The association between obesity and poor outcome after COVID-19 indicates a potential therapeutic role for montelukast

Muhammad Qutayba Almerie a, David Daniel Kerrigan b,
PMCID: PMC7255216  PMID: 32492562

Abstract

It is widely believed that infection with the SARS-CoV-2 virus triggers a disproportionate immune response which causes a devastating systemic injury, particularly in individuals with obesity, itself a chronic, multi-organ inflammatory disease. Immune cells accumulate in visceral adipose tissue and together with paracrine adipocytes release a wide range of biologically active cytokines (including IL-1β, IL5, IL6 and IL8) that can result in both local, pulmonary and systemic inflammation. A more intense ‘cytokine storm’ is postulated as the mechanism behind the extreme immune response seen in severe COVID-19.

It is striking how dangerous the combination of obesity and COVID-19 is, resulting in a greater risk of ICU admission and a higher mortality. Furthermore, patients from a BAME background appear to have increased mortality after SARS-CoV-2 infection; they also have a higher prevalence of central obesity and its metabolic complications.

In the absence of an effective vaccine, the therapeutic potential of immune-modulating drugs is a priority, but the development of new drugs is expensive and time-consuming. A more pragmatic solution would be to seek to repurpose existing drugs, particularly those that might suppress the heightened cytokine activity seen in obesity, the major risk factor for a poor prognosis in COVID-19.

Montelukast is a cysteinyl leukotriene receptor antagonist licensed to treat asthma and allergic rhinitis. It has been shown to diminish pulmonary response to antigen, tissue eosinophilia and IL-5 expression in inflammatory cells. It has also been shown to decrease elevated levels of IL-1β and IL8 in humans with viral upper respiratory tract infections compared with placebo-treated patients. In addition, in silico studies have demonstrated a high binding affinity of the montelukast molecule to the terminal site of the virus’s main protease enzyme which is needed for virus RNA synthesis and replication.

Montelukast, which is cheap, safe and widely available would appear to have the potential to be an ideal candidate drug for clinical trials, particularly in early stage disease before irreparable tissue damage has already occurred.

Hypothesis

Through a direct anti-viral effect, or by suppression of heightened cytokine release in response to SARS-CoV-2, montelukast will reduce the severity of immune-mediated multiorgan damage resulting from COVID-19, particularly in patients with central obesity and metabolic syndrome.

Background

It is widely believed that infection with the SARS-CoV-2 virus triggers a disproportionate immune response which causes a devastating systemic injury, particularly in individuals with obesity, itself a chronic, multi-organ inflammatory disease. Immune cells accumulate in visceral adipose tissue and together with paracrine adipocytes release a wide range of biologically active cytokines (including IL-1β, IL5, IL6 and IL8) that can result in both local, pulmonary and systemic inflammation [1], [2], [3]. A more intense ‘cytokine storm’ is postulated as the mechanism behind the extreme immune response seen in severe COVID-19.

[RECORDS PROVIDED]:
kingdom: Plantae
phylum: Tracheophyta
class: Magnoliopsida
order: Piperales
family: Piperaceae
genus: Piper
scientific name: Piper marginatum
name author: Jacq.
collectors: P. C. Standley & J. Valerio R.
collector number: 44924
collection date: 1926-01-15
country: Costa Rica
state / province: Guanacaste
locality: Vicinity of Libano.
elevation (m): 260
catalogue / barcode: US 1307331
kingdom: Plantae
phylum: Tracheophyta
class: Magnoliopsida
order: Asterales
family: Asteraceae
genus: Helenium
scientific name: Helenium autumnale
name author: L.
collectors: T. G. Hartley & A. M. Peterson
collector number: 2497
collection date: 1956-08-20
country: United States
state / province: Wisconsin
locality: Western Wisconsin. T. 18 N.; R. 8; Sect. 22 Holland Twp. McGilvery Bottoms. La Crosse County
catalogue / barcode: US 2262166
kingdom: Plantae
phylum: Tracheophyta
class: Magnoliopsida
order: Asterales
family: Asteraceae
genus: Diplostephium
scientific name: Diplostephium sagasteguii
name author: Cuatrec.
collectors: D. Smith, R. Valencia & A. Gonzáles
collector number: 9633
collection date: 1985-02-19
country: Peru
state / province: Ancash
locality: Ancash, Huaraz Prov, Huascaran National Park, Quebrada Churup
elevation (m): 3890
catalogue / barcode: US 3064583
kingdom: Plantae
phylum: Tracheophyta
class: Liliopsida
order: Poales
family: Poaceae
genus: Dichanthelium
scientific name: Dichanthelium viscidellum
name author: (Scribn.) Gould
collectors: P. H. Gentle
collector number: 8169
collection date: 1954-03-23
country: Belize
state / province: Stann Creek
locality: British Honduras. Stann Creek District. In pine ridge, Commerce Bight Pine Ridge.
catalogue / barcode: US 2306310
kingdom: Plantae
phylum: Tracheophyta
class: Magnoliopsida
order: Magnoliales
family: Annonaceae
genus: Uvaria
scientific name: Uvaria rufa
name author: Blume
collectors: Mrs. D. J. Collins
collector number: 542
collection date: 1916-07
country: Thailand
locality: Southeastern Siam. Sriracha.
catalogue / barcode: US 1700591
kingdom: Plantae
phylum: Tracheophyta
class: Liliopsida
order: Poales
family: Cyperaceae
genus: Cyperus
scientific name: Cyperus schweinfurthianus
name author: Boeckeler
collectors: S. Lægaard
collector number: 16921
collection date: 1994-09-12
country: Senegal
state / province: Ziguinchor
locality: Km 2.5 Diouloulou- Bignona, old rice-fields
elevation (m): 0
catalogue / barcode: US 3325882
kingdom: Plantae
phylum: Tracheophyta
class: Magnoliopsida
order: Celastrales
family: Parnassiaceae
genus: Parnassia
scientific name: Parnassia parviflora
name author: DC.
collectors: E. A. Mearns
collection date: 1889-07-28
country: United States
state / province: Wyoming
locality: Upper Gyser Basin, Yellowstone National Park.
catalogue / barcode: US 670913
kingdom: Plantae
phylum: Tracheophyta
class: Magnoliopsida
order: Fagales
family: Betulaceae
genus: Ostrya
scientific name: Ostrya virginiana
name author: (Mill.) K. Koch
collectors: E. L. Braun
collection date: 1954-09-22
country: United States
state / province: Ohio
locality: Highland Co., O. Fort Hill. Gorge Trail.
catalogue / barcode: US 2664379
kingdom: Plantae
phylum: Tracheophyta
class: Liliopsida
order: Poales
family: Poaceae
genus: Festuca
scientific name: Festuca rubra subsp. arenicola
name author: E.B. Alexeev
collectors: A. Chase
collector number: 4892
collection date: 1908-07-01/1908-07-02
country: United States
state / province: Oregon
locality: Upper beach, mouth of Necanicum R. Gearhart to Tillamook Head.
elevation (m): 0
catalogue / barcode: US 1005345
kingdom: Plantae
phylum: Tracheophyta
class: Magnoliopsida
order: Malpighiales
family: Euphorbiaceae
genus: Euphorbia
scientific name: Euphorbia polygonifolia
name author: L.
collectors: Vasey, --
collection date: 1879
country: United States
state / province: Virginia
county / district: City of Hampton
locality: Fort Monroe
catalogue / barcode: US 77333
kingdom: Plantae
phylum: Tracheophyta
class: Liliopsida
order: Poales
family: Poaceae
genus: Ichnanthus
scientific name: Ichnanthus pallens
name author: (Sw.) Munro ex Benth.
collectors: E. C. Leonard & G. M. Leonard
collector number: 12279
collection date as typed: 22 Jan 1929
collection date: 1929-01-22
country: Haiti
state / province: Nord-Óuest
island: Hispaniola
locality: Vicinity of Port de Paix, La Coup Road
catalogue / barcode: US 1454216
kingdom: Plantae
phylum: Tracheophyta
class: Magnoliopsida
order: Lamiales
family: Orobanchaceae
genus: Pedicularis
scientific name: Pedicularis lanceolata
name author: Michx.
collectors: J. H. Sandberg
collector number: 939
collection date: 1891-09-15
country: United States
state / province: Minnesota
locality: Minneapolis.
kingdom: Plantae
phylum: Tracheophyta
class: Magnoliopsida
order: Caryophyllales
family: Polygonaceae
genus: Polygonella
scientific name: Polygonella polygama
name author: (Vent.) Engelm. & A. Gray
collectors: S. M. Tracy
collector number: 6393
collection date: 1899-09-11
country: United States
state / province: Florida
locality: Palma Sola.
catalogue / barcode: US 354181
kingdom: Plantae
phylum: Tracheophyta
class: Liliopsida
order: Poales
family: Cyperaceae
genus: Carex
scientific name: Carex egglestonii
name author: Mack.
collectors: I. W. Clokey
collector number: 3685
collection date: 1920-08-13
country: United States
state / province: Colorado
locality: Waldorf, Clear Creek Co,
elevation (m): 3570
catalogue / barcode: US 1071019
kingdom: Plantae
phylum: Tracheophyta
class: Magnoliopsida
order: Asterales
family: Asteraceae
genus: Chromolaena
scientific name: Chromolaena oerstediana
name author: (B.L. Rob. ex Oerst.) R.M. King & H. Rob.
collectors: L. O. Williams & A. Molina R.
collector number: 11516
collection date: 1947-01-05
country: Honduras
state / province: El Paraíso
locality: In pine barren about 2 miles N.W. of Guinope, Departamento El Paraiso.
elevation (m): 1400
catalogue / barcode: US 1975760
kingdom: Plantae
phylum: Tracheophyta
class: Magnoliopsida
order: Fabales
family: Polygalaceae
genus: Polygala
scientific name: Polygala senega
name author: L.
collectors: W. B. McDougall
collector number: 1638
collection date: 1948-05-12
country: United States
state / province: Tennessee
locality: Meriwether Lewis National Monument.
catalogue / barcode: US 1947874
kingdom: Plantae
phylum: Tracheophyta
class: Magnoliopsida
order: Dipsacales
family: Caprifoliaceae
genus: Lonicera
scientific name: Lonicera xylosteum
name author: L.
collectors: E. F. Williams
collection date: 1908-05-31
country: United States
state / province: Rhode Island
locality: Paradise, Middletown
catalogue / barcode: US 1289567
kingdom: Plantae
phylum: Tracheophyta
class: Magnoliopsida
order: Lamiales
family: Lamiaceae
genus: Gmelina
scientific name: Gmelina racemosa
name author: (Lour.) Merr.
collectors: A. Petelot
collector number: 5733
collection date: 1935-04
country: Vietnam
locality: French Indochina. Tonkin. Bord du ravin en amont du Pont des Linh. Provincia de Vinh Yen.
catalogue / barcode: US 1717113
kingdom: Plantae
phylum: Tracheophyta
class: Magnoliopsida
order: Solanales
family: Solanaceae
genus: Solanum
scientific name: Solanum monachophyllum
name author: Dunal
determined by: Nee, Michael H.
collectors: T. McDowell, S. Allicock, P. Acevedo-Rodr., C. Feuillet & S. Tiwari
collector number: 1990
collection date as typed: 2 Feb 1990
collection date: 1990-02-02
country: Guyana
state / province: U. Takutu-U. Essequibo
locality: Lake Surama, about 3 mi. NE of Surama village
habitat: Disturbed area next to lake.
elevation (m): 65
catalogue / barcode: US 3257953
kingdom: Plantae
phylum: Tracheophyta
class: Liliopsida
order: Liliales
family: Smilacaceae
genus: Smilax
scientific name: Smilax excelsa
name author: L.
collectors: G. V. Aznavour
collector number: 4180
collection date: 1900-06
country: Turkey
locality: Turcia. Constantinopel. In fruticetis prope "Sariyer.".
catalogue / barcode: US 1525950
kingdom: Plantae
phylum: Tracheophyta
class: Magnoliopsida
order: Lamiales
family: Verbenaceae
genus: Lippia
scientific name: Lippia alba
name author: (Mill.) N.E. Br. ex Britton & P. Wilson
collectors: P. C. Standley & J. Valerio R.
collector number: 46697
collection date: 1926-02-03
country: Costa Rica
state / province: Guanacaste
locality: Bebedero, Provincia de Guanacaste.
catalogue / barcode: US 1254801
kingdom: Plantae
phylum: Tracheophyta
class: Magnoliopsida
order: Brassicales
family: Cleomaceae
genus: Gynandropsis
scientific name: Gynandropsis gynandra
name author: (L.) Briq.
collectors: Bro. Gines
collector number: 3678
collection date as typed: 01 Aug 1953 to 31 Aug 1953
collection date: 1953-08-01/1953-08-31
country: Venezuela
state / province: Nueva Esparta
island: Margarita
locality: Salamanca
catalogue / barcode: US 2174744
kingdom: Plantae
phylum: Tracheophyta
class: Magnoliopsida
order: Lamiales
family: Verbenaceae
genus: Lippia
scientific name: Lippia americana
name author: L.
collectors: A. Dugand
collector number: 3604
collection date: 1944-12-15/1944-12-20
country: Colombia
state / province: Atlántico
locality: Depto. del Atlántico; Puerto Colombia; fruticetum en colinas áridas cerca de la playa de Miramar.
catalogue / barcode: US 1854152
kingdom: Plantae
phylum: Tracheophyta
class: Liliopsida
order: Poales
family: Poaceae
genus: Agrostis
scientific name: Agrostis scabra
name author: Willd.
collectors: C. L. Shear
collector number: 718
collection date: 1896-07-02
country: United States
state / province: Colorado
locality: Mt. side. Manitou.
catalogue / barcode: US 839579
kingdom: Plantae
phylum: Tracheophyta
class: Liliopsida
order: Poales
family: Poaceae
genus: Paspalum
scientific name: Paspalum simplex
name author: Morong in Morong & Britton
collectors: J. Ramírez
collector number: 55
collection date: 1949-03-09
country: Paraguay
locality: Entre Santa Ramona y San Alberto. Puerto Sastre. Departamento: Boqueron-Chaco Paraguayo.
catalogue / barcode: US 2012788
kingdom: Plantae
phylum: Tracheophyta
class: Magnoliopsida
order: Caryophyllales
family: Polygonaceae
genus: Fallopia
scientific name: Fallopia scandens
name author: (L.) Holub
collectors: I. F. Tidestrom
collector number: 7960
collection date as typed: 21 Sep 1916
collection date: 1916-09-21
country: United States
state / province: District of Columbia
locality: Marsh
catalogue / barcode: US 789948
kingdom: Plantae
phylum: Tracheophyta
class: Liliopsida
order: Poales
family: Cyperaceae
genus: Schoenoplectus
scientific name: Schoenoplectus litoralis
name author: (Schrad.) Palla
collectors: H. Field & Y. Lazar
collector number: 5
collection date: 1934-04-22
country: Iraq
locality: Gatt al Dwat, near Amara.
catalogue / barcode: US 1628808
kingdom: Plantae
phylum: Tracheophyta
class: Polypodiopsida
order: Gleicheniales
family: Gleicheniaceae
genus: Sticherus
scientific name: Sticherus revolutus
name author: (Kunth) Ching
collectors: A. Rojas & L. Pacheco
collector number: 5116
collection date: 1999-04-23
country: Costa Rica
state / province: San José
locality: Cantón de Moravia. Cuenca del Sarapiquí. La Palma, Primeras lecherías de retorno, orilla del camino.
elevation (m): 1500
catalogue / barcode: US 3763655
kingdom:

[ABOUT THIS EXERCISE]: Extend the article on obesity, COVID-19 and montelukast, picking up after its last sentence.

[FINAL ANSWER]:
It is striking how dangerous the combination of obesity and COVID-19 is, resulting in a greater risk of ICU admission and a higher mortality [4], suggesting that the already heightened background inflammatory process resulting from obesity might prime the immune system for a more catastrophic response to SARS-CoV-2 infection. Furthermore, patients from a BAME background appear to have increased mortality after SARS-CoV-2 infection[5], an observation that has at least partly been explained by the higher prevalence of central obesity and its metabolic complications in this group [6], [7].

In the absence of an effective vaccine, exploring the therapeutic potential of immune-modulating drugs is a priority, but the development of new drugs is expensive and time-consuming. A more pragmatic solution would be to seek to repurpose existing drugs, particularly those that might suppress heightened cytokine activity as seen in obesity, the major risk factor for a poor prognosis in COVID-19.

Montelukast is a cysteinyl leukotriene receptor antagonist licensed to treat asthma and allergic rhinitis. It has been shown to diminish pulmonary response to antigen, tissue eosinophilia and IL-5 expression in inflammatory cells [8]. It has also been shown to decrease elevated levels of IL-1β and IL8 in humans with viral upper respiratory tract infections compared with placebo-treated patients [9]. In addition, in silico computer modelling studies have demonstrated a high binding affinity of the montelukast molecule to the SARS-CoV2 virus’s main protease enzyme substrate-binding pocket that is involved in virus RNA synthesis and replication [10], [11].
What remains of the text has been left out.